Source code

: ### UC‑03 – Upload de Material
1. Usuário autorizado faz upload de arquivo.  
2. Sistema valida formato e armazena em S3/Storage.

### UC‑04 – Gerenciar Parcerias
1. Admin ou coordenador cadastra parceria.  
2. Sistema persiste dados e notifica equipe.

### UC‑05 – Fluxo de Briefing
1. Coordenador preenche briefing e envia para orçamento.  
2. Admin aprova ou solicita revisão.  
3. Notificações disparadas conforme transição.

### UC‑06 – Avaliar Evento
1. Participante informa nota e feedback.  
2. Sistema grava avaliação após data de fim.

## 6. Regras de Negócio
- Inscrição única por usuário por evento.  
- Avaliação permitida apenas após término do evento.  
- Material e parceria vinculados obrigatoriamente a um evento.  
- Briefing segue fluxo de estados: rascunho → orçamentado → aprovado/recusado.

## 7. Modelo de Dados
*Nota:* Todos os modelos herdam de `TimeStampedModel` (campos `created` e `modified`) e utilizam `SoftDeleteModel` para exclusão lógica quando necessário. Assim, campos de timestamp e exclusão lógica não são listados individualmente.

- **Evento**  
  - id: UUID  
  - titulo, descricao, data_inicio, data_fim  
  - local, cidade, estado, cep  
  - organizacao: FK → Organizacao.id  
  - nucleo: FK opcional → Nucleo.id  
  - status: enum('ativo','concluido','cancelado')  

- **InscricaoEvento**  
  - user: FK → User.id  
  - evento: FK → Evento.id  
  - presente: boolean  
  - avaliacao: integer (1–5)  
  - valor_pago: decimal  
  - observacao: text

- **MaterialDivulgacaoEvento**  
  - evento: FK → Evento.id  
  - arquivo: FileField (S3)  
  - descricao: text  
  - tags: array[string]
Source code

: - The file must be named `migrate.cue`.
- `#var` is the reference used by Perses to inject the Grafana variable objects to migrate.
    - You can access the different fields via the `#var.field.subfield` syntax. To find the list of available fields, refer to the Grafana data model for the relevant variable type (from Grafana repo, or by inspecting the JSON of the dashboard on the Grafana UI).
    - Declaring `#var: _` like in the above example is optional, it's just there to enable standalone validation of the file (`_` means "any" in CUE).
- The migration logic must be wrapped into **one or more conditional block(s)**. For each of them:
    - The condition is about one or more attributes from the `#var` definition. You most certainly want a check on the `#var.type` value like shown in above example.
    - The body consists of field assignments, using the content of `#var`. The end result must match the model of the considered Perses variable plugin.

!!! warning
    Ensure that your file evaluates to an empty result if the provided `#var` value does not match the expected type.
...
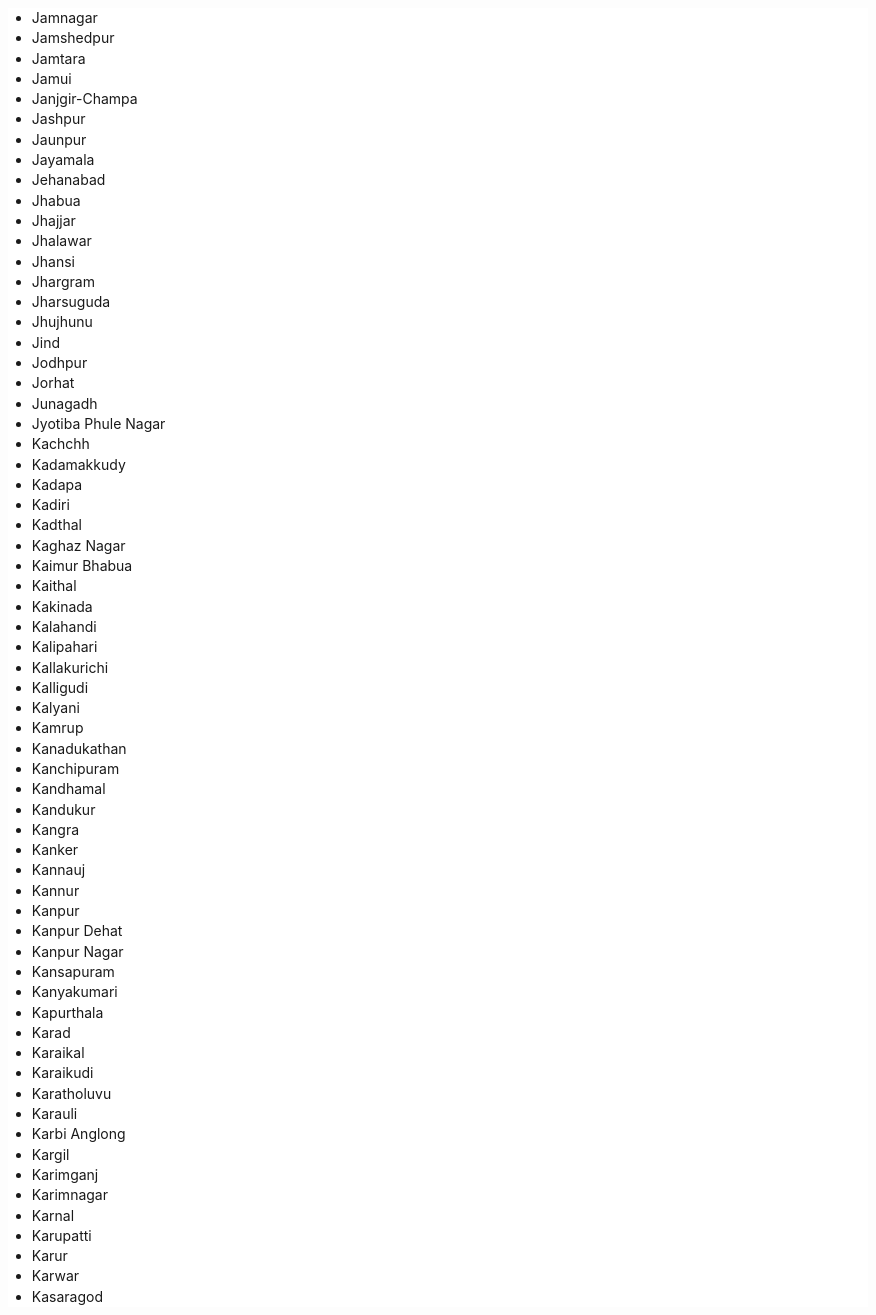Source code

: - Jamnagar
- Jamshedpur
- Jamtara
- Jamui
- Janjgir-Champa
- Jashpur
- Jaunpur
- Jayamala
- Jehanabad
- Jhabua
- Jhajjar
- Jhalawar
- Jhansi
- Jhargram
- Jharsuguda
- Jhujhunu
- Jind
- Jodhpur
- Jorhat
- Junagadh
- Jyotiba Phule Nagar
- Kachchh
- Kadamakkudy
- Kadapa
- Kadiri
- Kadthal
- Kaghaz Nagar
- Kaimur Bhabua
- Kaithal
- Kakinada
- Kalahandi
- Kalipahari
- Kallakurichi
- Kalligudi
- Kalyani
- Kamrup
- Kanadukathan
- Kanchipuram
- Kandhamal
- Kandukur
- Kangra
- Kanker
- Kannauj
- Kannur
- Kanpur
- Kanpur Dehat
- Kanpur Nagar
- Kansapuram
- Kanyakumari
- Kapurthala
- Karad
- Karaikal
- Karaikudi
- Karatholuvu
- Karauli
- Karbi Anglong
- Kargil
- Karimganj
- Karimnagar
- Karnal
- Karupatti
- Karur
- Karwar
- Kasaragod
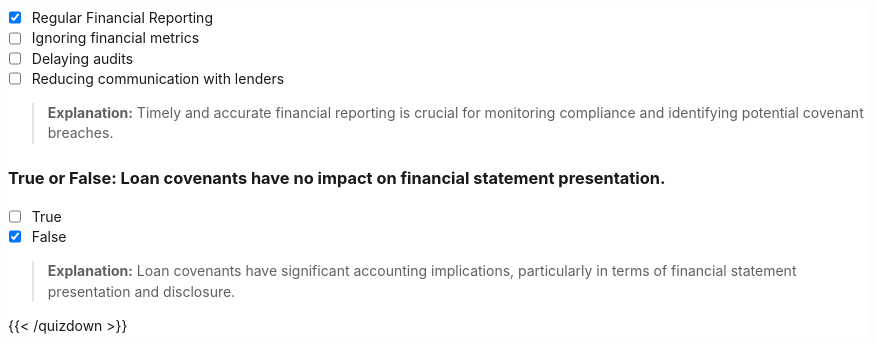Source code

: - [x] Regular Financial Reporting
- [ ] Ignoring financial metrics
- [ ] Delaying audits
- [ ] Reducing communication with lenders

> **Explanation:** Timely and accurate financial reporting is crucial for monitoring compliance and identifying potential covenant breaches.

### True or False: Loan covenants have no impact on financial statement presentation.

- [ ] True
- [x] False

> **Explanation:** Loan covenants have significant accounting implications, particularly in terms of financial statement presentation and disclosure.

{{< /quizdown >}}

> **What is expected**
Return every line of the material that contains the word "must", treating uppercase and lowercase letters as distinct.

> **Result of the task**
: - The file must be named `migrate.cue`.
- The migration logic must be wrapped into **one or more conditional block(s)**. For each of them:
    - The body consists of field assignments, using the content of `#var`. The end result must match the model of the considered Perses variable plugin.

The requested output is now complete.